Başlık Doğu Eroğlu ve Kazım Kızıl’ın videolarından esinlenilmiştir…
İzlemediyseniz mutlaka, ama mutlaka izleyin. Gazeteci Kazım Kızıl, 2 yıldır nöbete duran Akbelen direnişçilerine ve bu direnişe destek olanlara dair kısacık bir film çekmiş, video hazırlamış: Direnişe Kim Saat Kaçta Geldi. Yine enfes bir film. Kısa ama vurucu. Yaşam alanlarını korumak için direnen Akbelenlileri, Muğlalıları anlatmış.
Film 16 Temmuz 2023’te Akbelen nöbetinin ikinci yılının bitiminde nöbet alanındaki forumun başlayışından kesitler sunuyor. Filmde saat 12.00’de köyün kadınlarından Melahat Abla’yı alana girerken görüyoruz ilkin. Saat 12.15’te İlkiz Abla, hemen arkasından Edibe Ablayla Aytaç Abla ellerinde torbalar, fileler ile direniş alanına ulaşıyorlar.
Ağır ağır yürüyorlar. Direniş Alanı, Türkiye’nin (hatta Azerbaycan, Polonya gibi dünyanın da) dört bir yanından gelen iklim aktivistlerinin katkıları sayesinde pankartlarla, direniş fotoğraflarıyla önceden süslenmiş, gölgelikler hazırlanmış, sandalyeler dizilmiş, ormana halel gelmesin diye tedbirler alınmış. Alan hazır edilmiş. Gelenlerin torbaları, o gün ağırlayacakları yüzlerce iklim aktivistine, hak savunucusuna, ormanlarını kestirmemek için desteğe gelmiş dostlarına sunmak üzere bir şeylerle dolu. İmece usulü herkes elinden geldiğince katkı veriyor. Kimi içmek için su getiriyor. Kimi buz getiriyor. Kimi yiyecek. İklim aktivisti, veganlar gelmiş diye koca bir leğen kabak çiçeği dolması da hazır edilmiş. Herkes yanındakine destek vermeye gelmiş. Direnişin yıldızlarından Gülsüm Nine, iki büklüm yardımla da olsa alanda yerini alıyor. Muzaffer ve Mehmet Abi, Nejla “Başkan”, Havana Abla, Ali İhsan, Tuncer ve daha isimlerini unuttuğum bütün Akbelenliler orada.

_Alıştırmanın amacı_
Metinde "Başlık Doğu Eroğlu" ile "direniş alanına ulaşıyorlar." arasındaki bölümü, bu iki ifade de dahil olmak üzere, hiçbir değişiklik yapmadan yeniden yazın.

_Aşağıdaki veriler_
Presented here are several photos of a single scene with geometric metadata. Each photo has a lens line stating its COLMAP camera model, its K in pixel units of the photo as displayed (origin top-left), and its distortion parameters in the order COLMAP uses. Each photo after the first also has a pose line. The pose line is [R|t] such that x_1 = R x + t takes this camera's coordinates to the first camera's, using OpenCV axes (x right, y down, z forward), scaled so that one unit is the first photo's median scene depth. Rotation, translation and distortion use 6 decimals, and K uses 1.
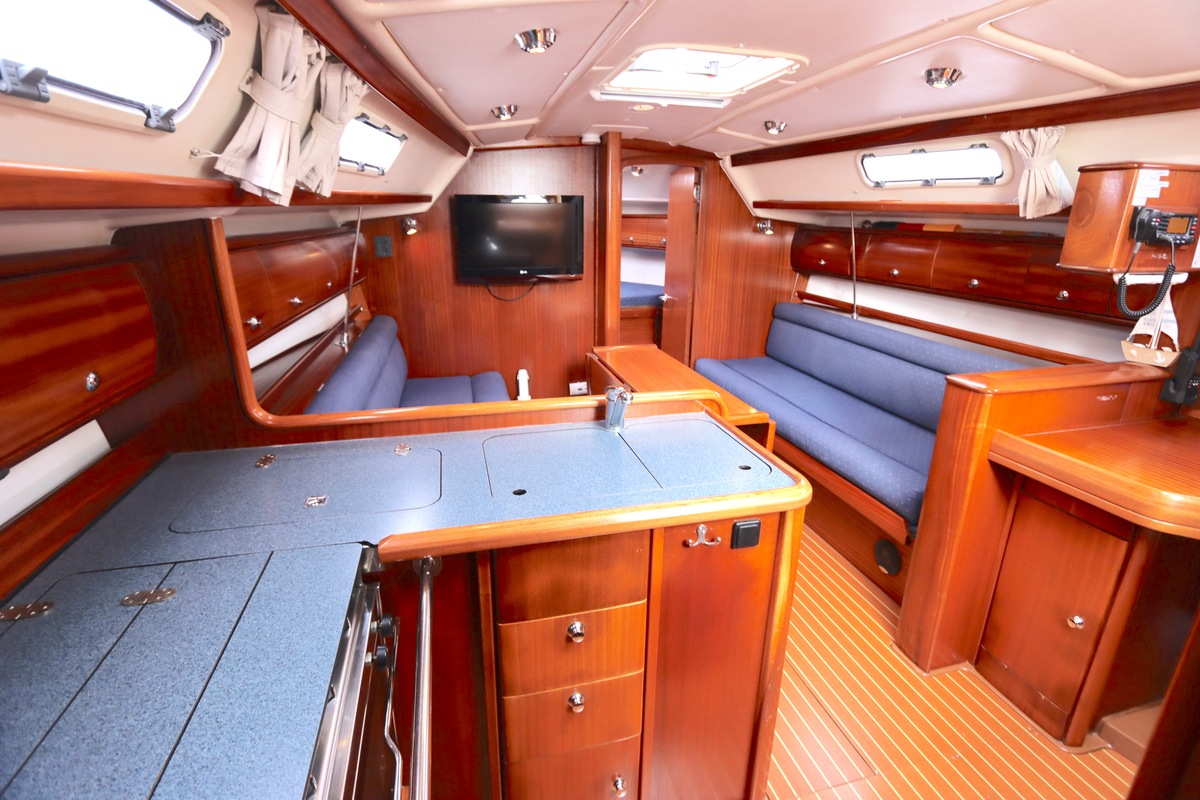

_Görevin çözümü_
Başlık Doğu Eroğlu ve Kazım Kızıl’ın videolarından esinlenilmiştir…
İzlemediyseniz mutlaka, ama mutlaka izleyin. Gazeteci Kazım Kızıl, 2 yıldır nöbete duran Akbelen direnişçilerine ve bu direnişe destek olanlara dair kısacık bir film çekmiş, video hazırlamış: Direnişe Kim Saat Kaçta Geldi. Yine enfes bir film. Kısa ama vurucu. Yaşam alanlarını korumak için direnen Akbelenlileri, Muğlalıları anlatmış.
Film 16 Temmuz 2023’te Akbelen nöbetinin ikinci yılının bitiminde nöbet alanındaki forumun başlayışından kesitler sunuyor. Filmde saat 12.00’de köyün kadınlarından Melahat Abla’yı alana girerken görüyoruz ilkin. Saat 12.15’te İlkiz Abla, hemen arkasından Edibe Ablayla Aytaç Abla ellerinde torbalar, fileler ile direniş alanına ulaşıyorlar.